Respirometry calibrations did not capture the full range of heart rates measured in free-flying bats (173–1066 bpm).

Figure 2.. Example heart rate recordings of one individual (bat 1) from 2014-12-07.

(A) Twenty-four hours of observation include periods of missing data when the bat was out of tracking range (grey boxes). Black and white bars above indicate night and day. Inset B shows more detail from the same time period (13–16 hr) to highlight the daily, cyclic bradycardia executed by these bats that save up to 10% of their daily energetic expenditure.

Figure 3.. Mean field metabolic rate ±95% CI estimated by the number of hours spent in flight with (solid line) and without (dashed line) daily cyclic bradycardia.

A conservative estimate of two hours flight and a mean FMR of 45.79 kJ day⁻¹ is based on our radio tracking observations of free-flying bats in their natural environment. This is within the estimates from the Speakman (2005) scaling relationship (grey box) for the range of body masses (16–19 g) measured in this population.

Figure 4.. δ¹³C measured from exhaled CO₂ post feeding on agave nectar (black circles) and Ficus insipida (blue squares).

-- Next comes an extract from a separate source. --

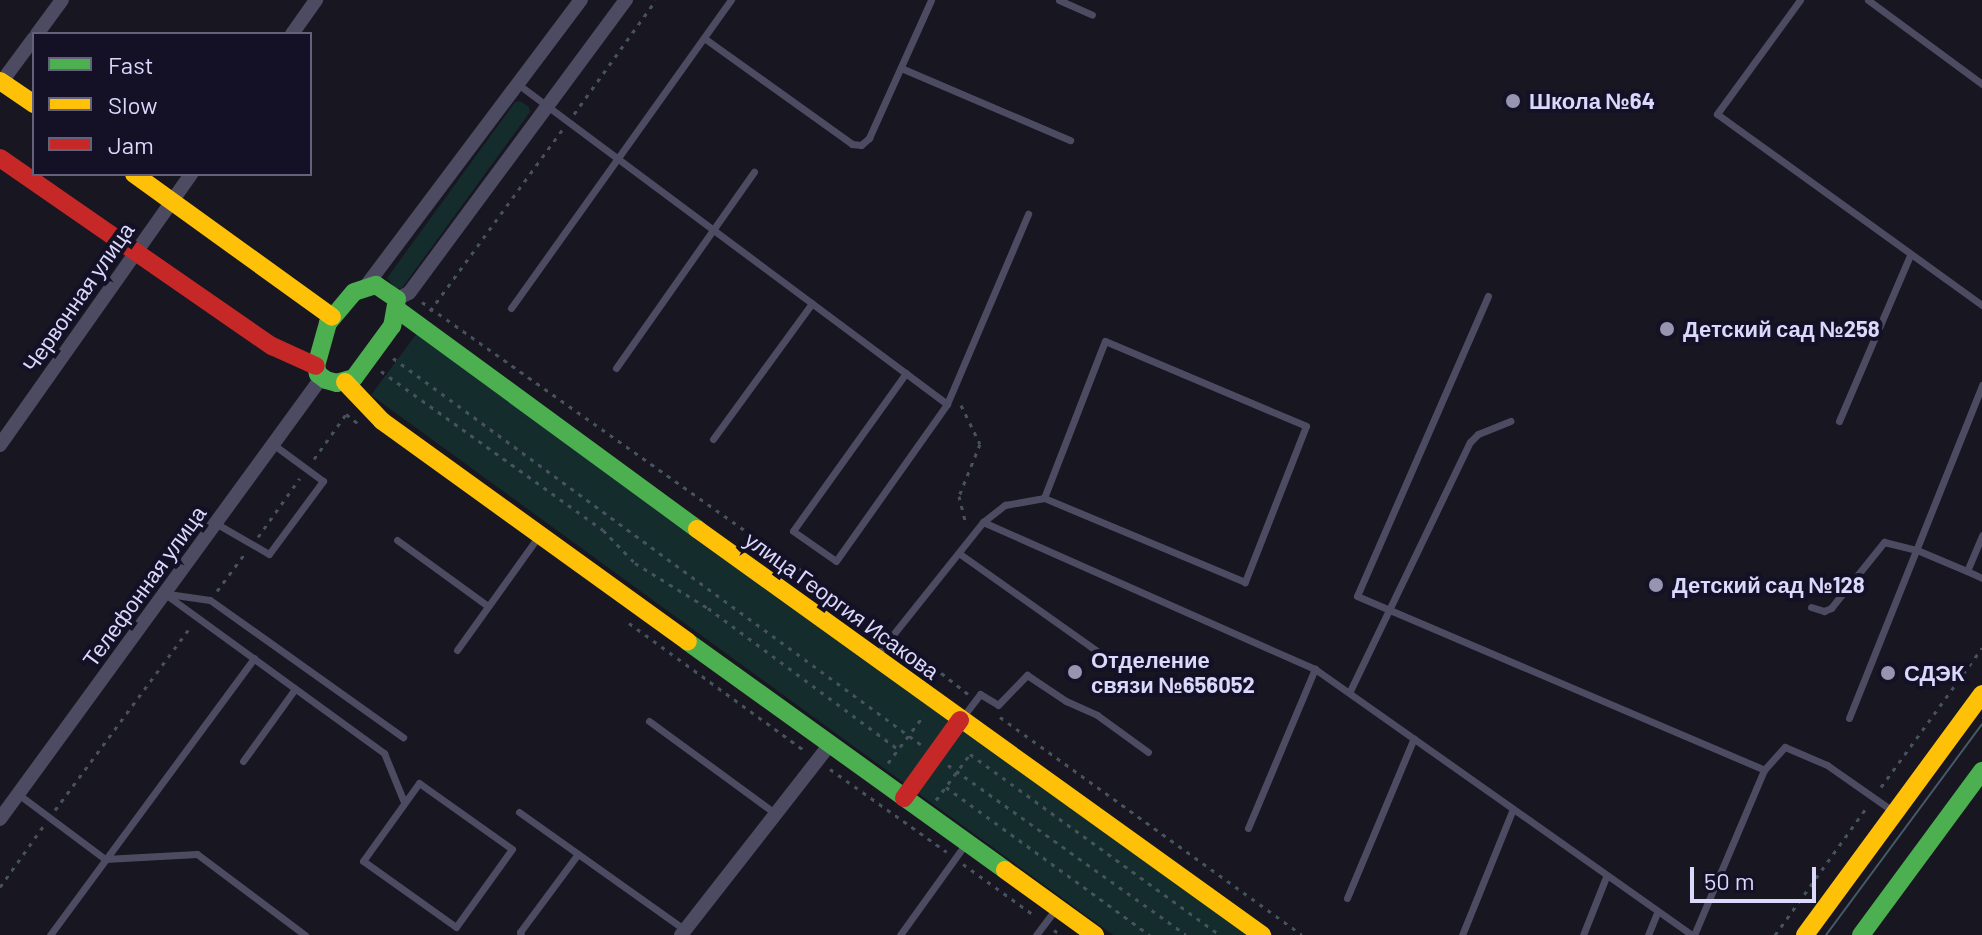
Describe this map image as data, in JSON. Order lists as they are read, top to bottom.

(A) Uroderma fueled metabolism from ingested food immediately upon feeding on agave nectar (black) and fueled 50% (t₅₀) of their metabolism within 8 min. There was no change in δ¹³C when bats were fed figs that comprise their natural diet. (B) When fed agave nectar over 72 hr bats reached a t₅₀ for fat replacement after 13 hr and approached asymptotic values at 48 hr.

Figure 5.. Baseline and restrained plasma cortisol values from female (n = 15) and male (n = 6) U. bilobatum.

There were no differences between sexes in baseline values, but females had higher circulating plasma cortisol values after one hour of restraint.